=== INSIEME DI DATI ===

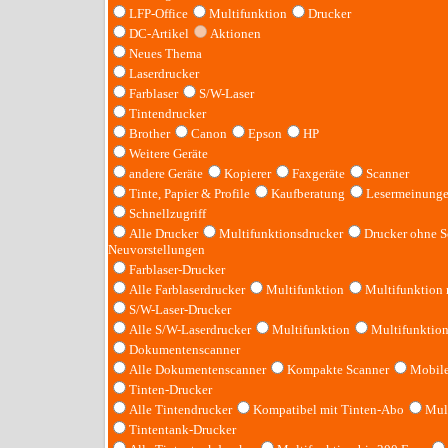
LFP-Office
Multifunktion
Drucker
DC-Artikel
Aktionen
Neues Thema
Laserdrucker
Farblaser
S/W-Laser
Tintendrucker
Brother
Canon
Epson
HP
Weitere Geräte
andere Geräte
Kopierer
Faxgeräte
Scanner
Tinte, Papier & Profile
Kaufberatung
Lesermeinung
Schnellzugriff
Alle Drucker
Multifunktionsdrucker
Drucker ohne S
Neuvorstellungen
Farblaser-Drucker
Alle Farblaserdrucker
Multifunktion
Multifunktion
S/W-Laser-Drucker
Alle S/W-Laserdrucker
Multifunktion
Multifunktio
Dokumentenscanner
Alle Dokumentenscanner
Kompakte Scanner
Mobile
Tinten-Drucker
Alle Tintendrucker
Kompatibel mit Tinten-Abo
Mult
Tintentank-Drucker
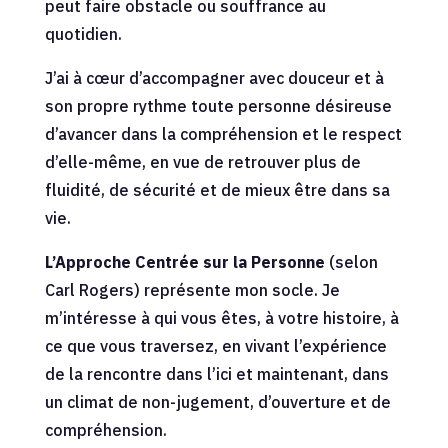
peut faire obstacle ou souffrance au
quotidien.
J’ai à cœur d’accompagner avec douceur et à
son propre rythme toute personne désireuse
d’avancer dans la compréhension et le respect
d’elle-même, en vue de retrouver plus de
fluidité, de sécurité et de mieux être dans sa
vie.
L’Approche Centrée sur la Personne
(selon
Carl Rogers) représente mon socle. Je
m’intéresse à qui vous êtes, à votre histoire, à
ce que vous traversez, en vivant l’expérience
de la rencontre dans l’ici et maintenant, dans
un climat de non-jugement, d’ouverture et de
compréhension.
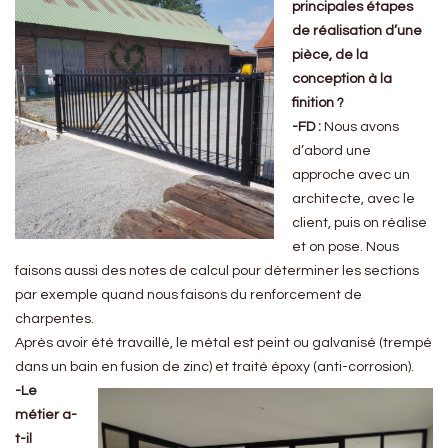
principales étapes
de réalisation d’une
pièce, de la
conception à la
finition ?
-FD :
Nous avons
d’abord une
approche avec un
architecte, avec le
client, puis on réalise
et on pose. Nous
faisons aussi des notes de calcul pour déterminer les sections
par exemple quand nous faisons du renforcement de
charpentes.
Après avoir été travaillé, le métal est peint ou galvanisé (trempé
dans un bain en fusion de zinc) et traité époxy (anti-corrosion).
-Le
métier a-
t-il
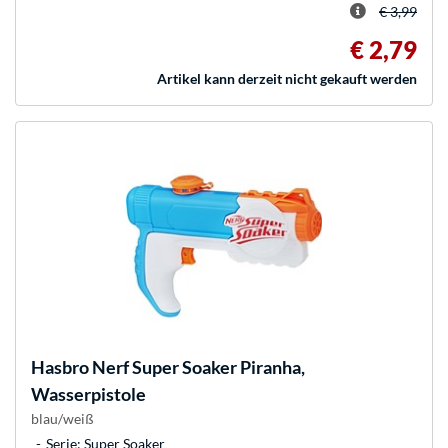
€ 3,99
€ 2,79
Artikel kann derzeit nicht gekauft werden
Hasbro
Nerf Super Soaker Piranha,
Wasserpistole
blau/weiß
Serie: Super Soaker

===

→ **ESERCIZIO**
Ricopia parola per parola il tratto dei dati che va dalla riga contenente "principales étapes" fino alla fine dei dati, includendo anche quella riga. Non riportare le immagini.

→ **RISPOSTA**
principales étapes
de réalisation d’une
pièce, de la
conception à la
finition ?
-FD :
Nous avons
d’abord une
approche avec un
architecte, avec le
client, puis on réalise
et on pose. Nous
faisons aussi des notes de calcul pour déterminer les sections
par exemple quand nous faisons du renforcement de
charpentes.
Après avoir été travaillé, le métal est peint ou galvanisé (trempé
dans un bain en fusion de zinc) et traité époxy (anti-corrosion).
-Le
métier a-
t-il
€ 3,99
€ 2,79
Artikel kann derzeit nicht gekauft werden
Hasbro
Nerf Super Soaker Piranha,
Wasserpistole
blau/weiß
Serie: Super Soaker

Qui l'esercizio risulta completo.